Figure 6. Downregulation of CD9 enhances CD26-mediated invasive potential.

(A). MESO1 and MSTO-CD26 (+) cells transfected with control siRNA and CD26-siRNA were subjected to immunoblotting using anti-α5 (2H6), anti-β1 (4B4) mAbs, anti-CD26 polyclonal antibody, anti-β-actin polyclonal antibody. (B). The same cells transfected with control-siRNA and CD9-siRNA. Anti-CD9 mAb (5H9) was used for immunoblotting. (C). MESO1 and MSTO-CD26 (+) cells were subjected to immunoprecipitation to anti-β1 mAb (4B4), anti-FAK mAb (10G2), and anti-Cas-L Ab (TA248). Immunoblotting was performed with anti-FAK (10G2), and anti-Cas-L Ab (TA248). (D). MESO1 and MSTO-CD26 (+) cells were transfected with control siRNA, CD26 siRNA or CD9 siRNA, then subjected to immunoprecipitation with anti-FAK mAb (10G2), or anti-Cas-L Ab (TA248). Immunoblotting was performed with anti-FAK mAb (10G2) or anti-Cas-L Ab (TA248). (E). MESO1 and MSTO-CD26 (+) transfectants with control siRNA or CD9 siRNA were immunoprecipitated with anti-FAK mAb (10G2) or anti-Cas-L Ab (TA248). Immunoblotting was performed with anti-phosphotyrosine mAb (4G10). Similar results were observed by 3 separate experiments.

Figure 7. Combined treatment with anti-CD26 mAb and anti-CD9 mAb on tumorigenesis.

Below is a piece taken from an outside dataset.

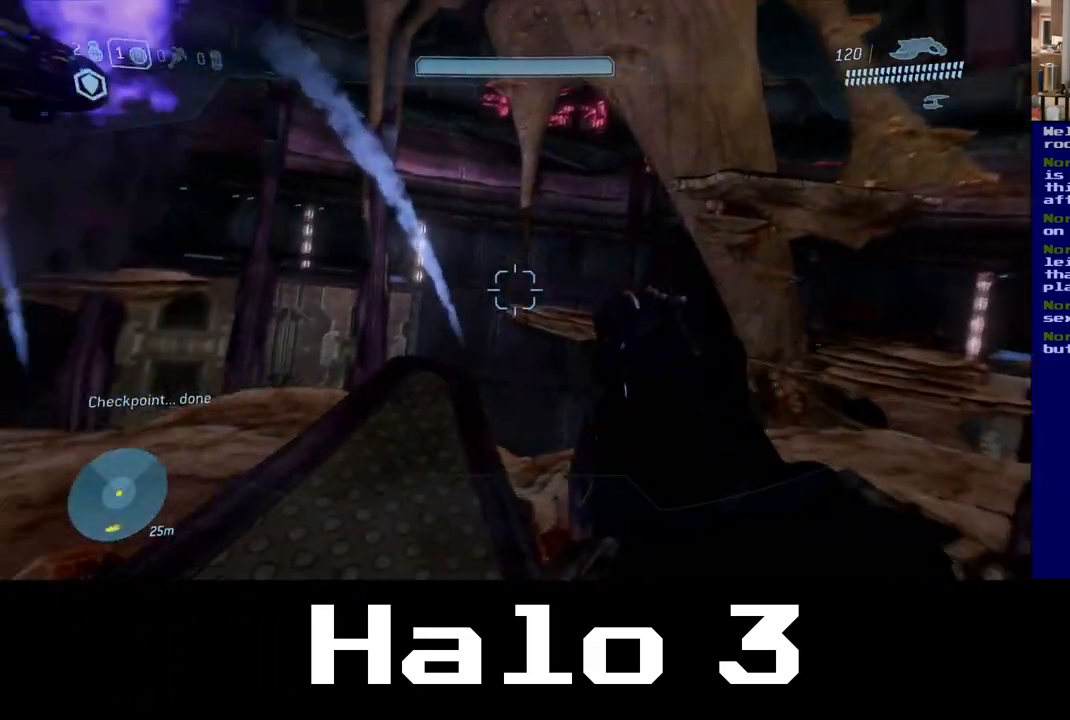
{"dt_ms": 500, "buttons": [], "left_stick": "center", "right_stick": "left", "events": [[117, "right_stick", "center"], [283, "left_stick", "center"], [483, "right_stick", "left"]]}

(A). MSTO-CD26(+) and MESO1 cells were treated with anti-CD26 mAb (10 µg/ml), anti-CD9 mAb (10 µg/ml), or with anti-CD26 mAb (5 µg/ml) + anti-CD9 mAb (5 µg/ml). Cell invasion assay was performed at 24 h. Number of invaded cells was represented as means ± SE (n = 5). *p<0.05, **p<0.01, ***p<0.005. (B). MESO1 cells transfected with shRNAs for control, CD26, CD9, or CD26-CD9 were grown in 96 well culture plates and subjected to MTT assay at indicated times. Each data point represents the mean ± SE of six wells. *p<0.05, **p<0.01. (C). MSTO-CD26(+) and MESO1 cells were treated with anti-CD26 mAb (10 µg/ml), anti-CD9 mAb (10 µg/ml), or with anti-CD26 mAb (5 µg/ml) + anti-CD9 mAb (5 µg/ml). MTT assay was performed at day 2. Each data point represents mean ± SE of six wells. *p<0.05, **p<0.005. (D). SCID mice were inoculated with MESO1 cells transfected with shRNAs for control, CD26, CD9 or CD26-CD9. Tumors were sampled at day 14. Tumor weight was represented as means ± SE (mg) among 5 tumors from each category. The representative tumor images were shown on the top. *p<0.05, **p<0.01. (E).MESO1 cells were implanted into SCID mice and intraperitoneally treated with anti-CD26 mAb (8 mg/kg), anti-CD9 mAb (8 mg/kg), or with anti-CD26 mAb (4 mg/kg) + anti-CD9 mAb (4 mg/kg) 2 times in a week from the day following tumor implantation. Tumors were sampled at day 14. Tumor weight was represented as means ± SE (mg) among 5 tumors from each category. The representative tumor images were shown in the top. *p<0.05, **p<0.01.